> [Extracted records]
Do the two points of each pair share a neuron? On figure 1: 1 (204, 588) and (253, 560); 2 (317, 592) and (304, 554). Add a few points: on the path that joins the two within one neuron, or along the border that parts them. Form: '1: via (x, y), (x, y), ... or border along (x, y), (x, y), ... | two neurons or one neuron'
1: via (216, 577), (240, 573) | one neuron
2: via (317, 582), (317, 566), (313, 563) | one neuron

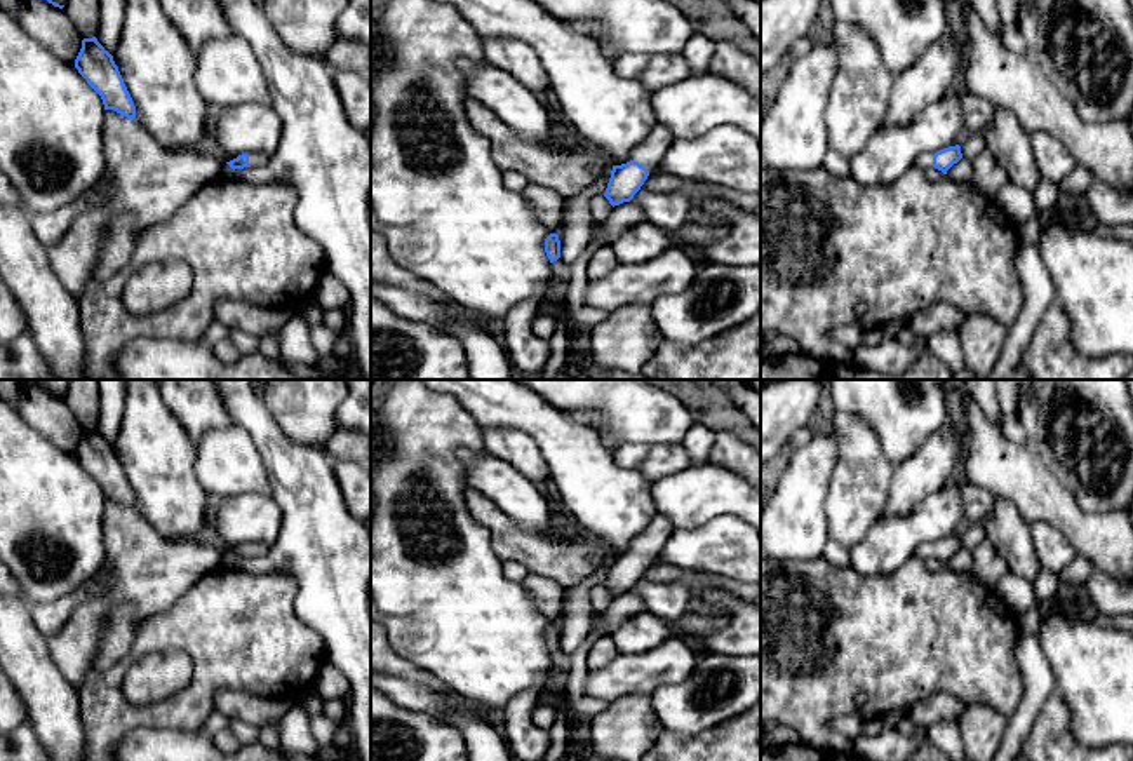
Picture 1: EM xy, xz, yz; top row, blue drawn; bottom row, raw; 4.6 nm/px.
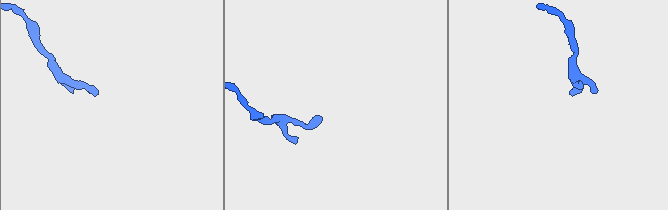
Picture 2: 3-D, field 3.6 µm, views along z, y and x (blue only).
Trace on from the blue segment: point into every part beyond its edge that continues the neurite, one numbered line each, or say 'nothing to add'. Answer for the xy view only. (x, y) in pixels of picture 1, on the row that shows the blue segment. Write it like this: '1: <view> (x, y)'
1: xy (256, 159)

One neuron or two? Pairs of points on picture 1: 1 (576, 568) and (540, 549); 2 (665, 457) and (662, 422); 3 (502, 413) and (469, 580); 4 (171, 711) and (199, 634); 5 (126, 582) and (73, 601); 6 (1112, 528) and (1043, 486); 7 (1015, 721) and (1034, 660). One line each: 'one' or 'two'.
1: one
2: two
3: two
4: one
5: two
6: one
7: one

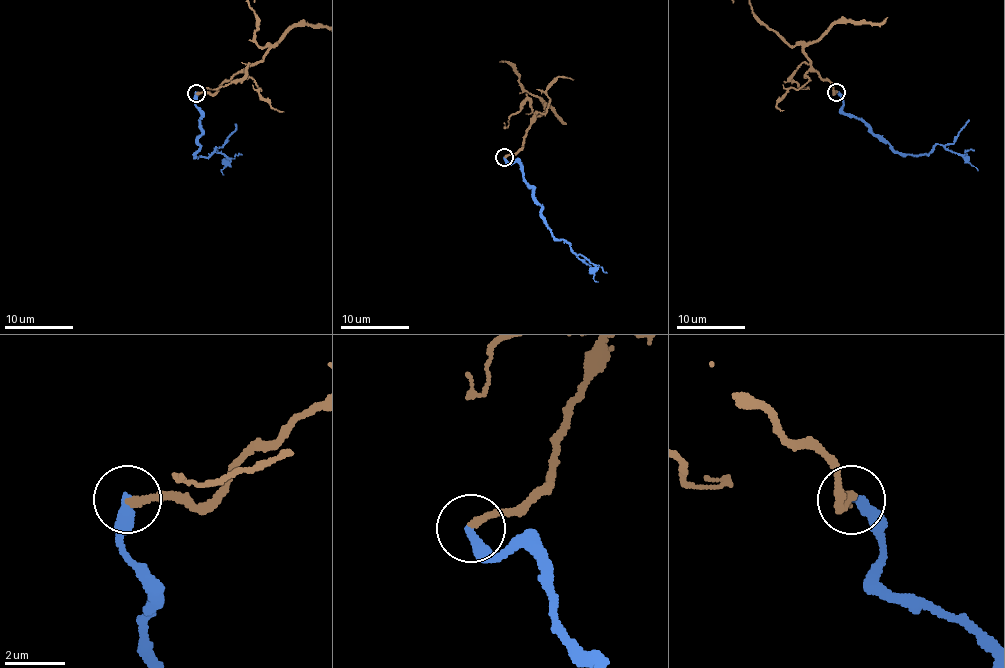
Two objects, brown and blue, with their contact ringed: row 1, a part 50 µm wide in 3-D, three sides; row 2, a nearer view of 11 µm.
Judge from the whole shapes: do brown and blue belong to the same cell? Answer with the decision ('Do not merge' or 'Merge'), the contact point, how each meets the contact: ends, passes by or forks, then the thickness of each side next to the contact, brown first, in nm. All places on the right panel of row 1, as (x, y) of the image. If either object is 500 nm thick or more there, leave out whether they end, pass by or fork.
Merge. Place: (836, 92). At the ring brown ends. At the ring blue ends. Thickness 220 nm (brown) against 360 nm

> [Task]
The copy should start at the line that contains "Picture 2: 3-D, field", end at the last line of the entries above, and match each line exactly, with pictures dropped.

> [Exercise answer]
Picture 2: 3-D, field 3.6 µm, views along z, y and x (blue only).
Trace on from the blue segment: point into every part beyond its edge that continues the neurite, one numbered line each, or say 'nothing to add'. Answer for the xy view only. (x, y) in pixels of picture 1, on the row that shows the blue segment. Write it like this: '1: <view> (x, y)'
1: xy (256, 159)

One neuron or two? Pairs of points on picture 1: 1 (576, 568) and (540, 549); 2 (665, 457) and (662, 422); 3 (502, 413) and (469, 580); 4 (171, 711) and (199, 634); 5 (126, 582) and (73, 601); 6 (1112, 528) and (1043, 486); 7 (1015, 721) and (1034, 660). One line each: 'one' or 'two'.
1: one
2: two
3: two
4: one
5: two
6: one
7: one

Two objects, brown and blue, with their contact ringed: row 1, a part 50 µm wide in 3-D, three sides; row 2, a nearer view of 11 µm.
Judge from the whole shapes: do brown and blue belong to the same cell? Answer with the decision ('Do not merge' or 'Merge'), the contact point, how each meets the contact: ends, passes by or forks, then the thickness of each side next to the contact, brown first, in nm. All places on the right panel of row 1, as (x, y) of the image. If either object is 500 nm thick or more there, leave out whether they end, pass by or fork.
Merge. Place: (836, 92). At the ring brown ends. At the ring blue ends. Thickness 220 nm (brown) against 360 nm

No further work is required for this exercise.